*Task to carry out*.
Check every line of the entries below for the word "published", and copy the ones that have it.

*Working data*.
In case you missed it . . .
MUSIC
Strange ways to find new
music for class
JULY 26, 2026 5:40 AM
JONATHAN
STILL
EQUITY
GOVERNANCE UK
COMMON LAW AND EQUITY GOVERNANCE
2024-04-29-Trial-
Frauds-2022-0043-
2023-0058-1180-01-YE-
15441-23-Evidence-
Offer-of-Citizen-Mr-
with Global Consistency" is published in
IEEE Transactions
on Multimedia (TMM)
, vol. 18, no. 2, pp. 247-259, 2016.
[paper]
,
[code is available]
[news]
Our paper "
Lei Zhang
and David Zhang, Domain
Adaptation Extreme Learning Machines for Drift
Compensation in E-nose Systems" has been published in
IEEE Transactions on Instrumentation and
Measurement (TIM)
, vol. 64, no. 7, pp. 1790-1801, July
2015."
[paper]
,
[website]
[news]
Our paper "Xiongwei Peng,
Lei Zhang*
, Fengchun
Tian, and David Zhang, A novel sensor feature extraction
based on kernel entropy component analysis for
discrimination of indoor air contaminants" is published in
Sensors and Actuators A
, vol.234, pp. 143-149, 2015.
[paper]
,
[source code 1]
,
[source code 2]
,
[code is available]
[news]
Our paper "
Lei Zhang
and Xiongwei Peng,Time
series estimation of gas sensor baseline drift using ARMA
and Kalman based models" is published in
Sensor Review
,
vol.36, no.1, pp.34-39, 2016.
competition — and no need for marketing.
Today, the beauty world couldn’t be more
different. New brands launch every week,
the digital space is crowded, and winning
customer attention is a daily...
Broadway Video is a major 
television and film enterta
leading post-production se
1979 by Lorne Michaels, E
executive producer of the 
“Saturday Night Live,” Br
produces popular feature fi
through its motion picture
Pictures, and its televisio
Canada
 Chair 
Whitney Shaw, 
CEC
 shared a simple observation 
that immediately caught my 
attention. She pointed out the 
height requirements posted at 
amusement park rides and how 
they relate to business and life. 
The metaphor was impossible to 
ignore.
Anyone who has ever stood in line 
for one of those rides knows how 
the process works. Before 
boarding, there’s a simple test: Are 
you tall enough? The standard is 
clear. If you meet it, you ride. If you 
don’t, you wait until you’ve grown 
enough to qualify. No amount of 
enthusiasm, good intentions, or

--

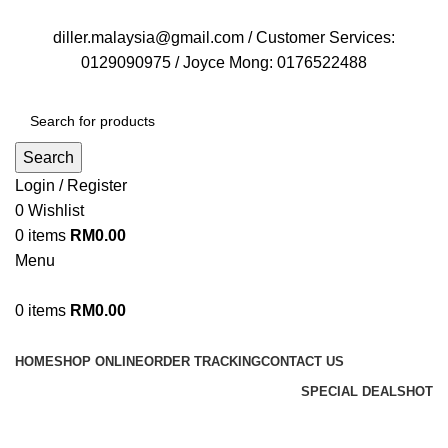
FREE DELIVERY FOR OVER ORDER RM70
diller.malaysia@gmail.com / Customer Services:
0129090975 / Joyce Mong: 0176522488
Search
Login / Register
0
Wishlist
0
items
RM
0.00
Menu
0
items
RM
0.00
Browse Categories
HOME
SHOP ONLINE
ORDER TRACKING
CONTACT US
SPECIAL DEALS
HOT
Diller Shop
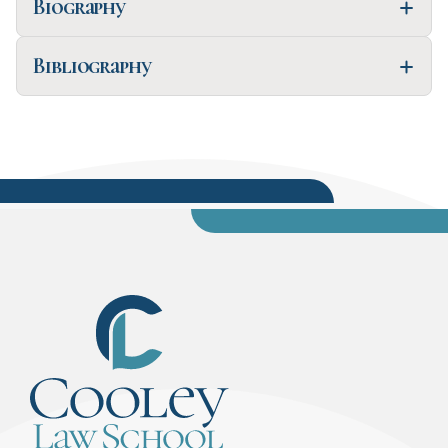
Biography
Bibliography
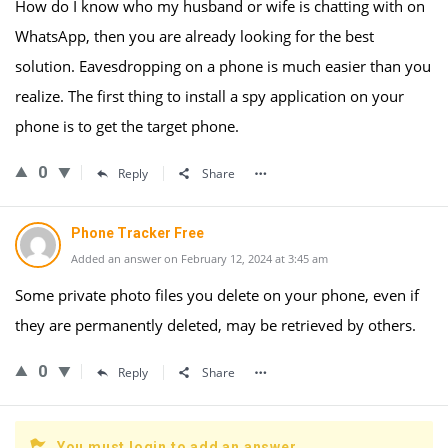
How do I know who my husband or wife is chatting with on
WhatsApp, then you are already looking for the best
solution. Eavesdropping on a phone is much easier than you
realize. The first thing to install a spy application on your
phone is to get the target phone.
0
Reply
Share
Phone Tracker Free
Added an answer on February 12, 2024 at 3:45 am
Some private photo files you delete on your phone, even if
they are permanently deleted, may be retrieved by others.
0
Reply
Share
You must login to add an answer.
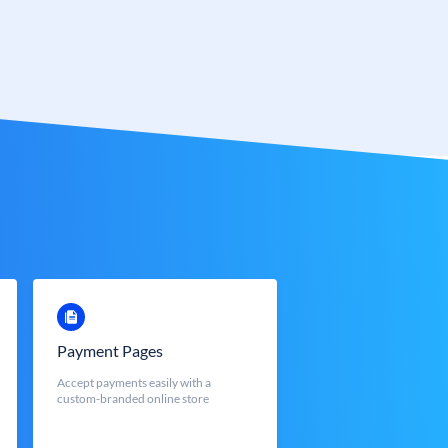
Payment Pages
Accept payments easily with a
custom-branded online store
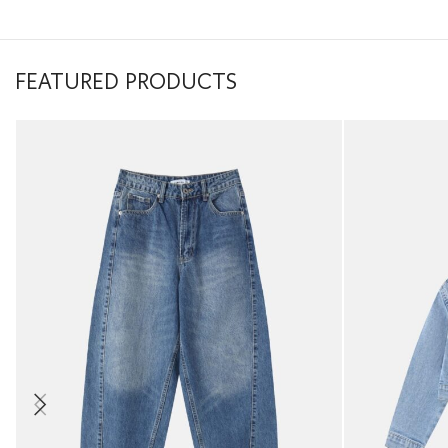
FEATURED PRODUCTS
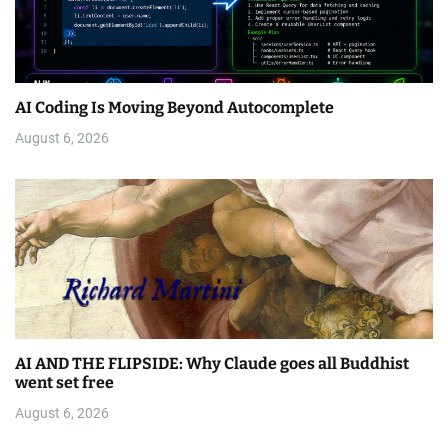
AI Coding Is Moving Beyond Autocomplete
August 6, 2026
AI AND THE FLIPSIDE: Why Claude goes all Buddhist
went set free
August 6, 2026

*Solution to the exercise*.
with Global Consistency" is published in
Compensation in E-nose Systems" has been published in
discrimination of indoor air contaminants" is published in
and Kalman based models" is published in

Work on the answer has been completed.